[[ Stored data, beginning ]]

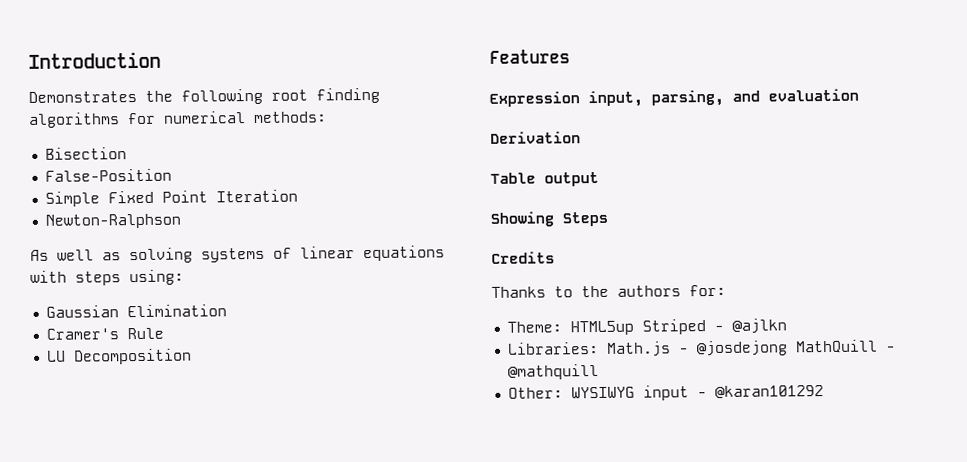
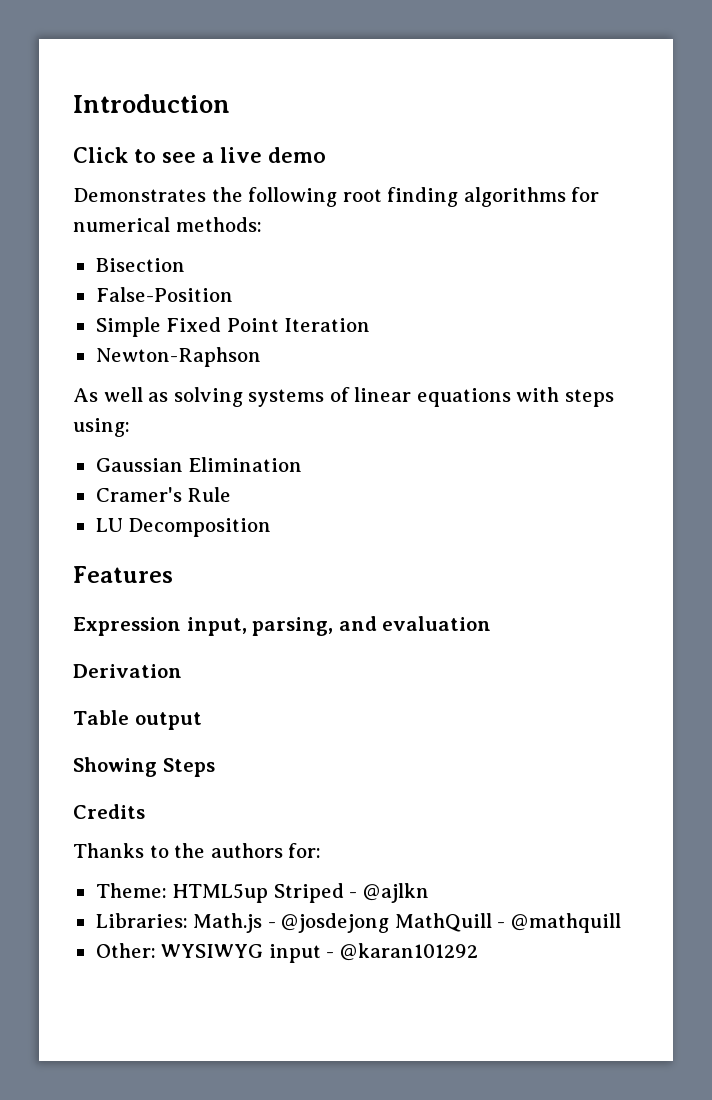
(161, 60) none -> [73,147,326,163] // Click to see a live demo
[44,213,181,229] Newton-Ralphson -> [95,347,261,367] Newton-Raphson

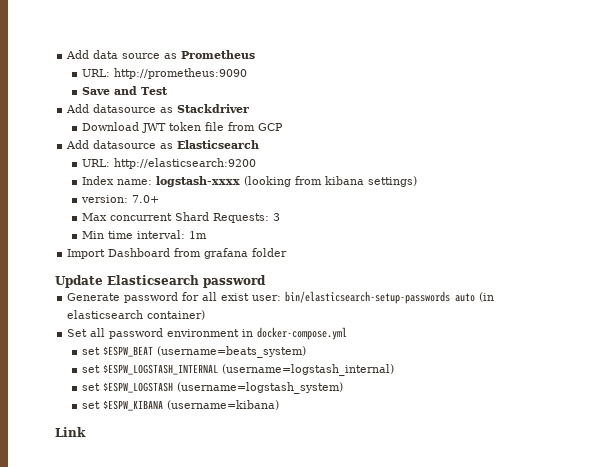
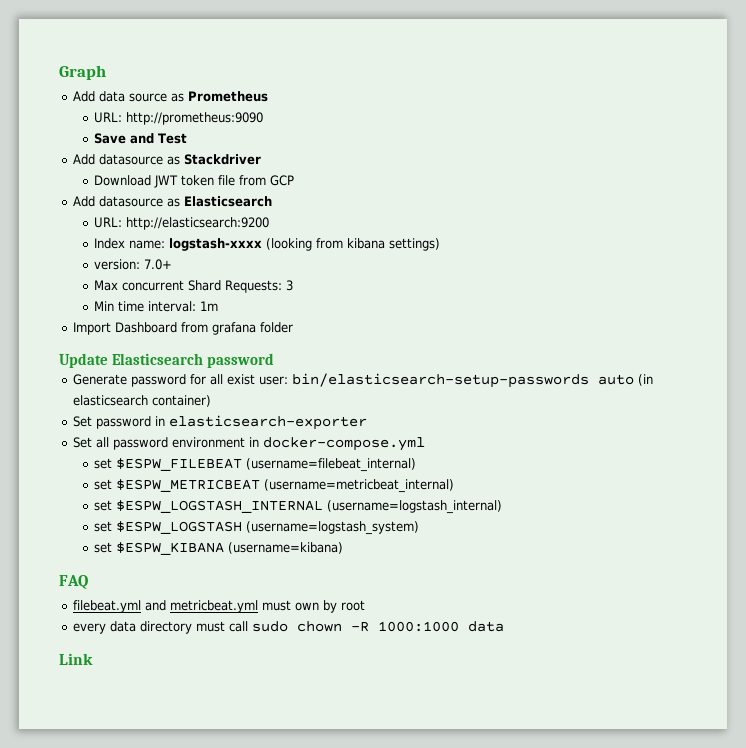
(66, 54) none -> [59,65,106,80] Graph //
(206, 315) none -> [72,415,367,430] // Set password in elasticsearch-exporter
[103,346,307,358] $ESPW_BEAT (username=beats_system) -> [116,458,417,472] [94,479,455,493] $ESPW_FILEBEAT (username=filebeat_internal) // set $ESPW_METRICBEAT (username=metricbeat_internal)
(280, 405) none -> [59,575,88,589] [72,600,365,613] [72,621,504,634] // FAQ // filebeat.yml and metricbeat.yml must own by root // every data directory must call sudo chown -R 1000:1000 data

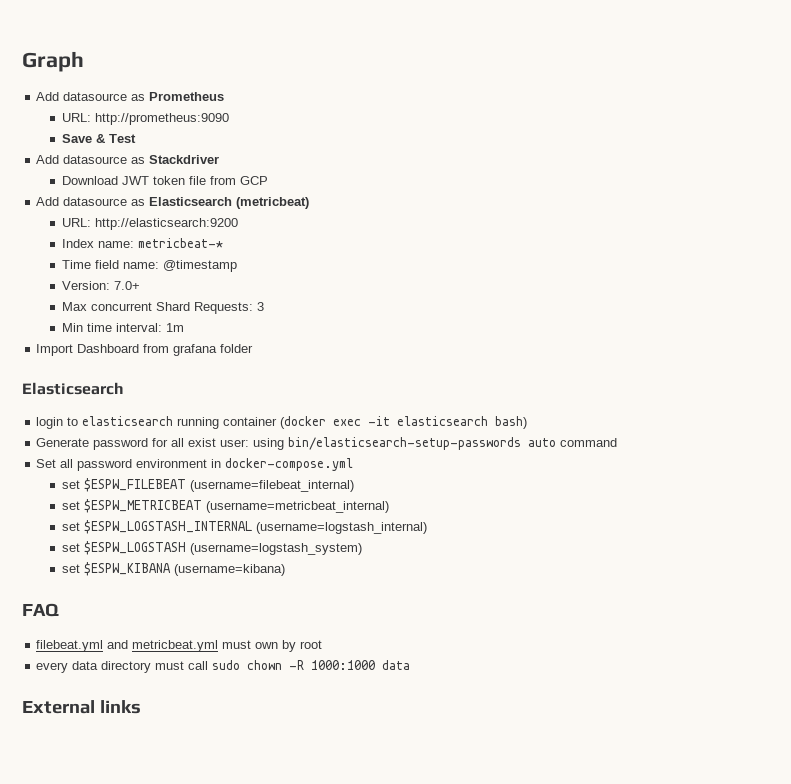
[98,91,167,102] data source -> [63,92,128,101] datasource
[130,133,155,144] and -> [96,134,106,143] &
(272, 201) none -> [236,197,310,209] (metricbeat)
[169,238,441,251] [94,259,141,270] logstash-xxxx (looking from kibana settings) // version: -> [138,238,224,248] [62,260,238,272] [62,281,111,290] metricbeat-* // Time field name: @timestamp // Version:
[59,353,274,368] Update Elasticsearch password -> [22,382,124,395] [36,416,528,429] Elasticsearch // login to elasticsearch running container (docker exec -it elasticsearch bash)
(288, 380) none -> [253,438,285,450] using
[637,374,653,386] [72,395,211,407] [72,415,367,430] (in elasticsearch container) // Set password in elasticsearch-exporter -> [560,438,618,447] command
[59,653,93,665] Link -> [22,700,141,714] External links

[[ Stored data, end ]]

** Assigned task **
Read through the entries above and copy each line that has the string "exporter" in it.

** Exercise answer **
(206, 315) none -> [72,415,367,430] // Set password in elasticsearch-exporter
[637,374,653,386] [72,395,211,407] [72,415,367,430] (in elasticsearch container) // Set password in elasticsearch-exporter -> [560,438,618,447] command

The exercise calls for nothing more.